In April 2015, Australia Awards Mongolia caught up again with Aruinaa. Since talking last with Aruinaa, she has changed her job as a macro- economist with the Ministry of Industry, having joined that ministry in February 2015. When the Authority for Fair Competition and Consumer Protection was restructured in 2014, Aruinaa’s supervisor asked her to move with him to look after a new section – involved in international cooperation, but she decided she would be better off moving to an organisation that had more relevance for her Australia Award studies for a Master of Economics. “As a very new agency, the Ministry of Industry is keen to have a positive impact on Mongolia’s industrial sector”, Aruinaa said. “Since it has been established we have received many project and program proposals from the private sector, aimed at improving the capacity of the Mongolian Government to work in partnership with industry.”
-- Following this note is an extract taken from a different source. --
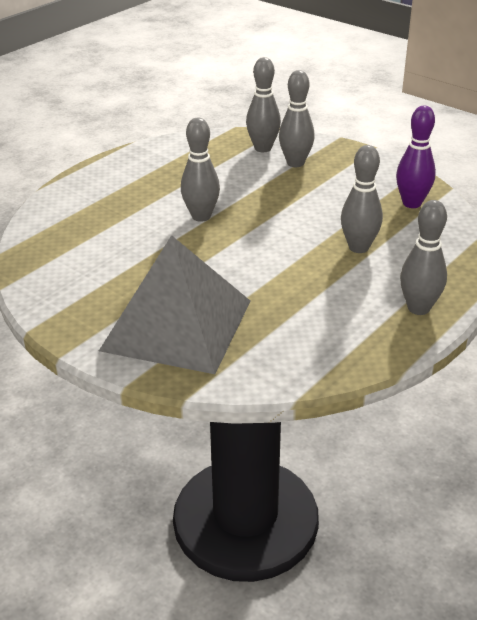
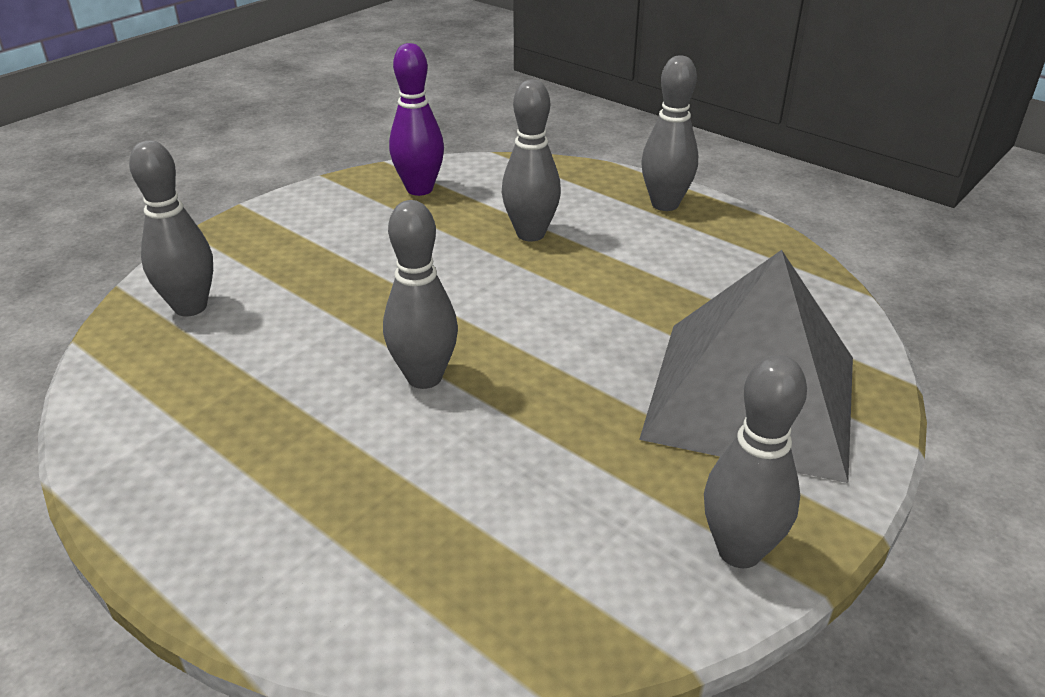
camera: 90 degrees left, 0 degrees up
(295, 163) = (263, 275): grey bowling pin -> grey bowling pin (739, 551)

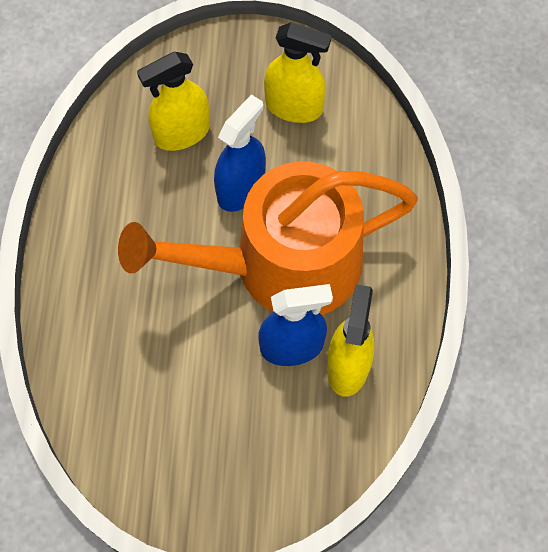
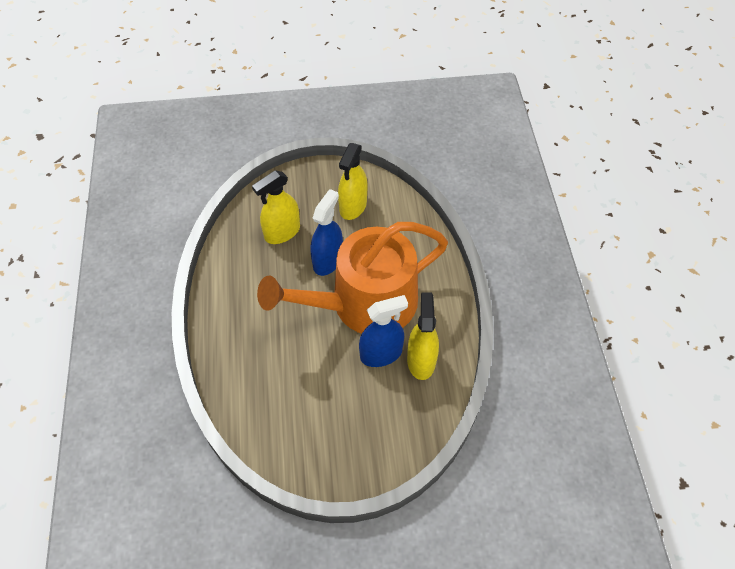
camera: 10 degrees left, 10 degrees down
(294, 107) = (353, 206): yellow spray bottle -> yellow spray bottle turned 105 degrees clockwise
In such an important area for the nation’s economic development, Aruinaa is finding that she is working long hours, researching and preparing detailed documents and reports – and ensuring that legislation on topics such as Import Tariffs and Valued Added Tax (VAT) meet the country’s needs. “The main area of industrial development for Mongolia in the future will be in export-oriented industries, and substitute import industries – with the overall goal of improving Mongolia’s GDP.” As a member of the World Trade Organisation (WTO) since 1997, Mongolia recently established an Economic Partnership Project (EPA) (free-trade); its first ever such agreement – with Japan .
“It was a learning experience for us”, Aruinaa said. “It was quite challenging, because as a country we had no previous experience in such negotiations.” Aruinaa believes that similar agreements with other countries will follow before much longer, possibly with Russia and China. “But before making a decision, we need to do a lot of research and consider the implications for Mongolia very carefully”, she added.